子供が上手にできないから、失敗するからといって先回りして手を貸してしまうなんてことはないでしょうか。その場はそれでよいのですが、そうすると子供は経験を積むことができないままになってしまいます。それは食に関することでも同じで、自分でひと手間かけないと食べられないものが出てきたときに、試行錯誤したり失敗したりしながら経験を積んでこなかった子供たちが「できないから食べない」「失敗するから食べたくない」「食べ方を知らない」というようなケースがみられるといいます。

柑橘類の皮むき

冬のこの時期、給食のデザートとして柑橘類が出されることが多くなります。旬の柑橘類には皮をむけばすぐに食べることができ、吸収に優れた糖質やビタミンC、クエン酸などが豊富で、この時期は風邪の予防にももってこいの食材です。
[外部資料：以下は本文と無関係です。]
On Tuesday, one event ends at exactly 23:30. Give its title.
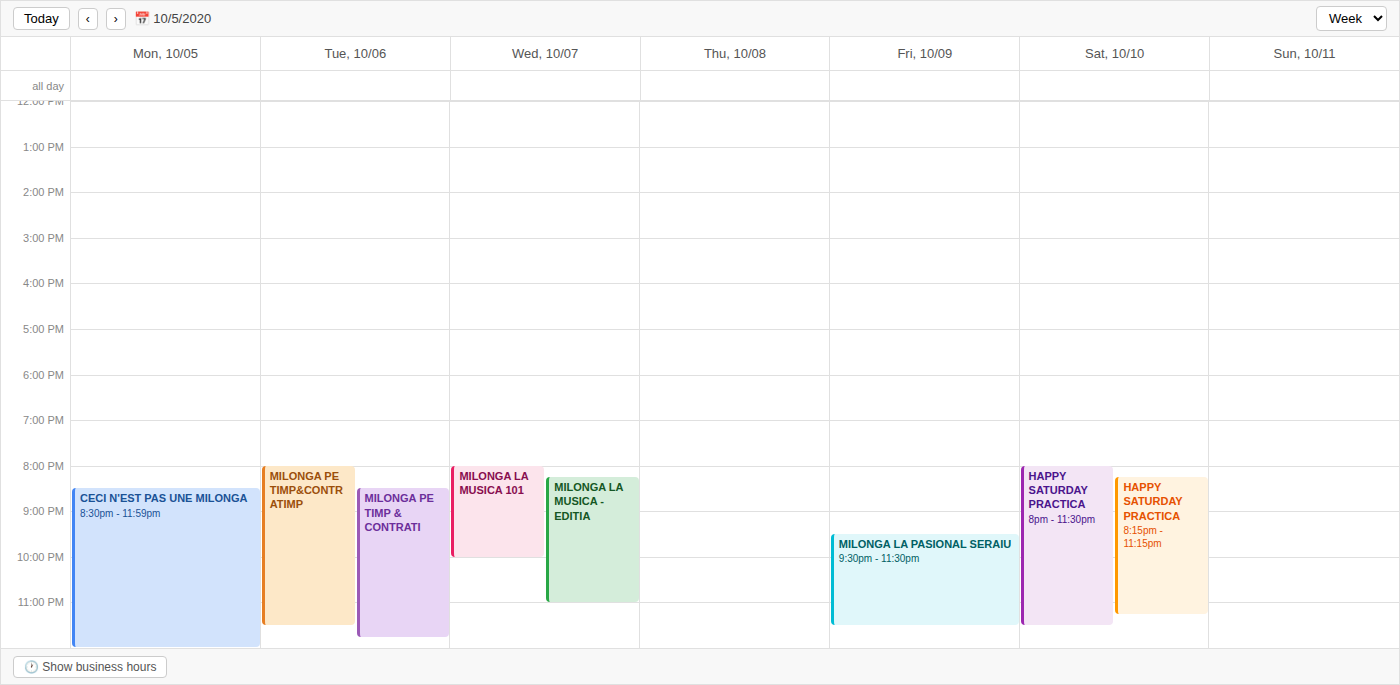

給食では1/2~1/4サイズにカットして出されることが多いのですが、包丁で切った面だけをかじって中身はそのまま残す子や、皮をむかずにかぶりついて果汁だけ吸う子、または、担任の先生に「先生、皮むいてください」とお願いする子など、食べ方を知らない、できないからうまく食べられないとい姿がみられるようです。

牛乳パックのストローさし

給食には牛乳が出される小学校が多いと思います。牛乳はカルシウムが豊富なので子供たちの体作りには欠かせないものです。しかし、パックの牛乳が出されたときに、ストローがさせないから飲めないという子供たちもみられるようです。自分でストローをさしたことがない子もいれば、さし方がわからずパックを強く握ってこぼしてしまう子、ストローの上下がわからなくてさせない子、あるいは吹き出したら怖いからできないという子などもみられるようです。

骨あり魚の食べ方

魚離れが危惧されている中、骨があるから、食べるのが面倒だからといって魚を嫌う子供たちも多くみられます。焼き魚などに多い青背の魚はDHAやEPAを含み、子供たちの体作りにとても大切な役割を持っています。しかし、骨ありの魚が給食に出ると、自分で骨を取ったことがないため食べられない子、上身を少し食べただけの子、骨をどう取ればよいかわからずぐしゃぐしゃにしてしまう子などが多く、上手な食べ方ができる子は少ないようです。

小袋の開封

給食では時々、パンやふりかけなど袋に入ったものが出る場合がありますが、この際にも自分で開けたことがない子、開け方がわからず中身をこぼしてしまう子などがみられるようです。

失敗しても挑戦させることも食育

何事も、最初から上手にできる人は多くありません。失敗や試行錯誤を繰り返しながら身をもって学び、体得していくものです。上記で紹介したケースもこれまでの食事の場面で経験したことがないために起きている問題がほとんどです。この問題を解決するには食育の基盤である家庭との連携が大切です。家での食事の際にまずはどんどん子供たちに挑戦させることです。できればその場で応援してあげてください。そして失敗してもあせらず必要があればアドバイスをして、子供たちのペースでできるようになるまで待つことです。途中で必要以上に先回りしたり、手を出してしまうといつまでもできないままになってしまいます。「できないから食べられない」という子供たちをなくし、みんながおいしく楽しく残さず給食を食べられるようにすることも大切な食育の1つなのではないでしょうか。